[Opening Selected extract section]

We have implemented two compilers for the language SCHEME. The purpose was to explore compilation techniques for a language modelled on lambda-calculus, using lambda-calculus-style models of imperative programming constructs. Both compilers use the strategy of converting the source program to continuation-passing style.

The first compiler (known as CHEAPY) was written as a throw-away implementation to test the concept of conversion to continuation-passing style. The first half of CHEAPY is essentially the algorithm which appears in Appendix A of [Declarative], and the second is a simple code generator with almost no optimization. In conjunction with the writing of CHEAPY, the SCHEME interpreter was modified to interface to compiled functions. (This interface is described later in this report.)

The second compiler, with which we are primarily concerned here, is known as RABBIT. It, like CHEAPY, is written almost entirely in SCHEME (with minor exceptions due only to problems in interfacing with certain MacLISP I/O facilities). Unlike CHEAPY, it is fairly clever. It is intended to demonstrate a number of optimization techniques relevant to lexical environments and tail-recursive control structures. (The code for RABBIT, with commentary, appears in the Appendix.)

B.   The Thesis

1. Function calls are not expensive when compiled correctly; they should be thought of as GOTO statements that happen to pass arguments.
2. The combination of cheap function calls, lexical scoping, tail-recursion, and “anonymous” notation of functions (which are not independent properties of a language, but aspects of a single unified approach) permits the definition of a wide variety of “imperative” constructs in applicative terms. Because these properties result from adhering to the principles of the well-known lambda-calculus [Church], such definitions can be lifted intact from existing literature and used directly.
3. A macro facility (the ability to specify syntactic transformations) makes it practical to use these as the only definitions of imperative constructs in a programming system. Such a facility makes it extremely easy to define new constructs.
4. A few well-chosen optimization strategies enable the compilation of these applicative definitions into the imperative low-level code which one would expect from a traditional compiler.
5. The macro facility and the optimization techniques used by the compiler can be conceptually unified. The same properties which make it easy to write the macros make it easy to define optimizations correctly. In the same way that many programming constructs are defined in terms of a small, well- chosen basis set, so a large number of traditional optimization techniques fall out as special cases of the few used in RABBIT. This is no accident. The separate treatment of a large and diverse set of constructs necessitates separate optimization techniques for each. As the basis set of constructs is reduced, so is the set of interesting transformations. If the basis set is properly chosen, their combined effect is “multiplicative” rather than “additive”.
6. The technique of compiling by converting to continuation-passing style elucidates some important compilation issues in a natural way. Intermediate quantities are made manifest; so is the precise order of evaluation. Moreover, this is all expressed in a language isomorphic to a subset of the source language SCHEME; as a result the continuation-passing style version of a program inherits many of the philosophical and practical advantages. For example, the same optimization techniques can be applied at this level as at the original source level. While the use of continuation-passing style may not make the decisions any easier, it provides an effective and natural way to express the results of those decisions.

[Closing Selected extract section]

__Work order__. Render into German this sentence from the passage on the SCHEME compilers: "Both compilers use the strategy of converting the source program to continuation-passing style." The data that come next are not required.

[Opening Information provided section]

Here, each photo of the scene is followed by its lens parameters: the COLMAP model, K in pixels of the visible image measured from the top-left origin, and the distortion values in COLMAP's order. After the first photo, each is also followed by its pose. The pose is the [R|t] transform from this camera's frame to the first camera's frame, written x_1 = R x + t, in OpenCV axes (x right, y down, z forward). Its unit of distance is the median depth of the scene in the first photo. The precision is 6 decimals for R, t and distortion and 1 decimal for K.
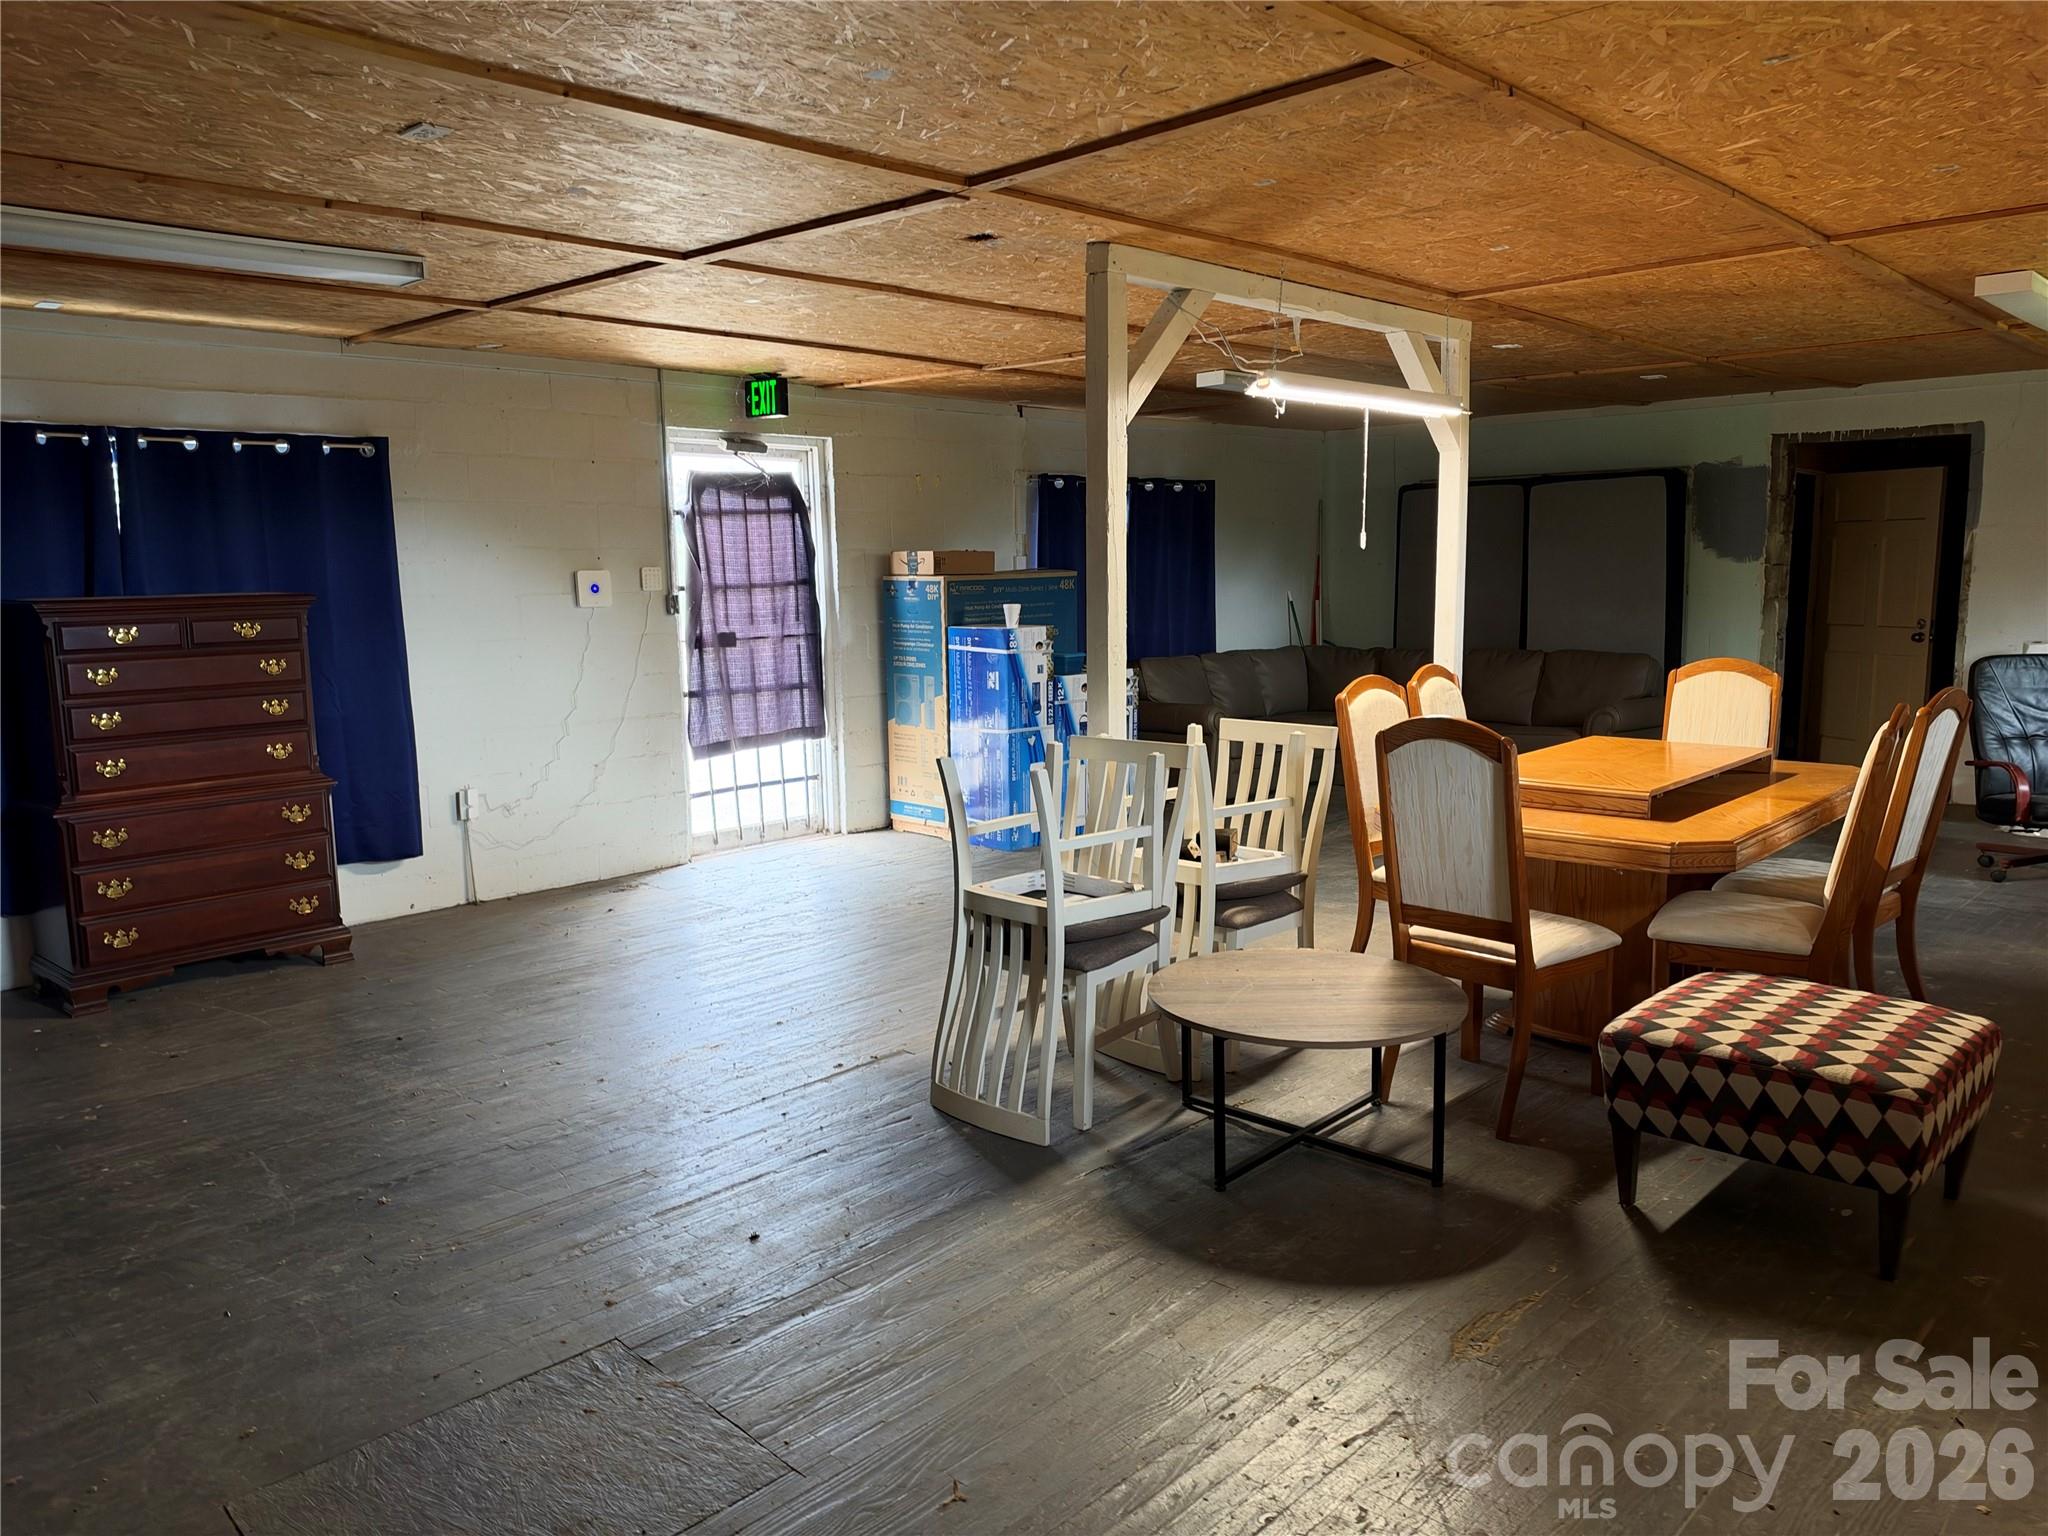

[Closing Information provided section]

__The completed task__. Beide Compiler verfolgen die Strategie, das Quellprogramm in den Continuation-Passing-Stil umzuwandeln.